Question

Given that E and F are events such that \[P\left( E \right)=0.6,P\left( F \right)=0.3,P\left( E\cap F \right)=0.2\], find \[6P\left( F|E \right)\].

Answer 1

Hint: Use the formula for calculating the conditional probability of two given events which is \[P\left( F|E \right)=\dfrac{P\left( E\cap F \right)}{P\left( E \right)}\] and substitute the values of given probability of events.

We have two events \[E\] and \[F\] such that \[P\left( E \right)=0.6,P\left( F \right)=0.3,P\left( E\cap F \right)=0.2\]. We have to find the value of \[6P\left( F|E \right)\].
We will first evaluate the value of the conditional probability \[P\left( F|E \right)\] which is the probability of occurrence of event \[F\] given that the event \[E\] has already occurred.
We will use the formula for conditional probability which says that \[P\left( F|E \right)=\dfrac{P\left( E\cap F \right)}{P\left( E \right)}\].
Substituting the values \[P\left( E \right)=0.6,P\left( E\cap F \right)=0.2\] in the above formula, we get \[P\left( F|E \right)=\dfrac{P\left( E\cap F \right)}{P\left( E \right)}=\dfrac{0.2}{0.6}=\dfrac{2}{6}=\dfrac{1}{3}\].
Thus, we have \[P\left( F|E \right)=\dfrac{1}{3}\].
We now have to calculate \[6P\left( F|E \right)\]. Thus, we have \[6P\left( F|E \right)=6\left( \dfrac{1}{3} \right)=2\].
Hence, we have \[6P\left( F|E \right)=2\].
Probability of any event describes how likely an event is to occur or how likely it is that a proposition is true.

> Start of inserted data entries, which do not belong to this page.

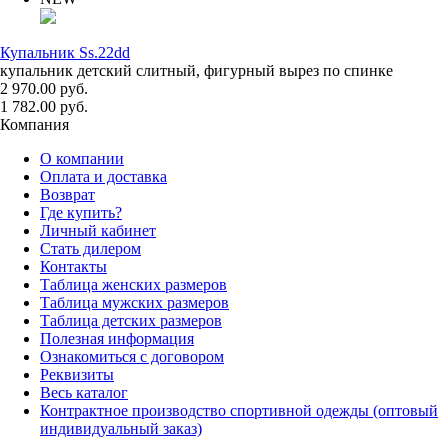
Купальник Ss.22dd
купальник детский слитный, фигурный вырез по спинке
2 970.00 руб.
1 782.00 руб.
Компания
О компании
Оплата и доставка
Возврат
Где купить?
Личный кабинет
Стать дилером
Контакты
Таблица женских размеров
Таблица мужских размеров
Таблица детских размеров
Полезная информация
Ознакомиться с договором
Реквизиты
Весь каталог
Контрактное производство спортивной одежды (оптовый
индивидуальный заказ)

The value of probability of any event always lies in the range \[\left[ 0,1 \right]\] where having \[0\] probability indicates that the event is impossible to happen, while having probability equal to \[1\] indicates that the event will surely happen. We must remember that the sum of probability of occurrence of some event and probability of non-occurrence of the same event is always \[1\].

Note: Conditional probability is a measure of the probability of occurrence of an event given that another event has occurred. \[P\left( A|B \right)\] measures the occurrence of event \[A\] given that event \[B\] has already occurred. If \[A\] and \[B\] are two independent events (which means that the probability of occurrence or non-occurrence of one event doesn’t affect the probability of occurring or non-occurring of the other event), then \[P\left( A|B \right)\] is simply the probability of occurrence of event \[A\], i.e. \[P\left( A \right)\].